Einen Tag nach den Ausschreitungen sehen sich viele Libanesen in ihrem Wunsch auszuwandern bestätigt. Doch es gibt auch jene, die für eine friedliche Zukunft kämpfen wollen.
Alya Karame knotet den schwarzen Hundebeutel zu und wirft ihn in einen Mülleimer. Dann setzen sich ihr Hund Bendouk und sie wieder in Bewegung. Wie jeden Morgen gegen neun Uhr laufen sie die Badaro Street entlang. Karames' weite, sonnengelbe Hose schwingt im Takt der Schritte um ihre Beine.
Es ist ein Stück Normalität an diesem Morgen. Einen Tag nach den gewaltsamen Unruhen in Beirut. Ein Protest von Anhängern der Hisbollah und der Amal Bewegung eskalierte in einem Feuergefecht. Menschen starben, mehr als 30 wurden verletzt.
Gefechte erschüttern die Bevölkerung
Nur wenige hundert Meter trennen Alya Karames' Route von dem Justizpalast, vor dem die Schüsse starteten. Die meisten der Cafés haben geschlossen, die libanesische Armee hat Straßensperren errichtet, nur wenige Menschen sind draußen unterwegs.
"Der Vorfall hat die Menschen tief erschüttert", erklärt die 42-Jährige. Sie selbst sei vor allem müde.
Karame: Gewalt wird in den nächsten Monaten zunehmen
Als das Feuergefecht startete, saß die Historikerin an ihrem Schreibtisch. Sobald sie die Schüsse hörte, rannte sie in den Flur. Weit weg von den Fenstern ist man am sichersten vor Kugeln - das lernt man im Libanon früh, erzählt sie.
Die 42-Jährige rechnet damit, dass die Gewalt in den nächsten Monaten zunehmen wird.
- Tote und viele Verletzte im Libanon
Bei Protesten gegen den Richter im Fall um die Explosion im Beiruter Hafen ist es zu schweren Ausschreitungen gekommen. Dabei wurden mindestens sechs Menschen getötet.
Studierende engagieren sich für Trennung von Politik und Religion
Aya Kassem hingegen will bleiben. Die 20-jährige Studentin sitzt an diesem Morgen in einem Café im muslimisch geprägten Westen Beiruts. Sie glaube daran, dass sich die politischen Strukturen in ihrem Land noch verändern lassen.
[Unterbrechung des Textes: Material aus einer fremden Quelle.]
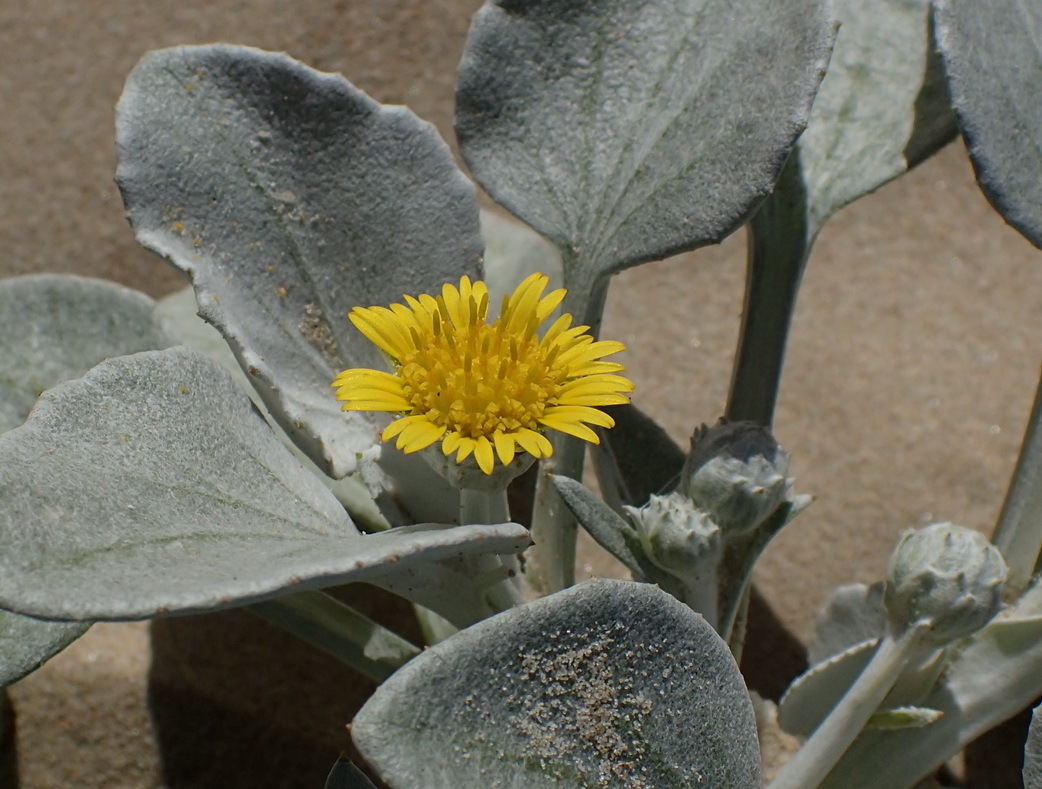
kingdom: Plantae
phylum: Tracheophyta
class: Magnoliopsida
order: Asterales
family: Asteraceae
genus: Arctotheca
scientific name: Arctotheca populifolia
Vor drei Jahren ist sie deshalb dem Secular Club der American Lebanese University beigetreten. Seit diesem Mai ist sie die stellvertretende Vorsitzende. Die Studierendenvereinigung setzt sich für die Trennung von Religion und Politik ein.
Während des Feuergefechts war Kassem auf dem Universitätscampus. Ausgerechnet an diesem Tag fanden die Universitätswahlen statt, bei denen der Secular Club antrat.
Gemeinsam mit Freundinnen verfolgte sie die Nachrichten. "Die Bilder waren angsteinflößend und haben mich sehr an das erinnert, was meine Eltern mir über den Bürgerkrieg erzählen", berichtet die 20-Jährige.
Libanon wählt 2022 neues Parlament
"Sie spalten die Bevölkerung, halten alte Konfliktlinien aufrecht und ermöglichen Klientelpolitik", sagt sie. Viele Libanesen würden ihre Wahlentscheidung allein aufgrund ihrer religiösen Zugehörigkeit treffen, fährt sie fort. So sähen sich die etablierten Parteien nicht gezwungen, eine politische Agenda zu formulieren.
Im nächsten Jahr wählen die Libanesen ein neues Parlament. Bei den Universitätswahlen konnte der Secular Club viele Stimmen gewinnen. Bei den Parlamentswahlen wollen sie als landesweite Partei antreten. Dann wird sich zeigen, ob die Studierenden auch die älteren Generationen von ihren politischen Ideen überzeugen können.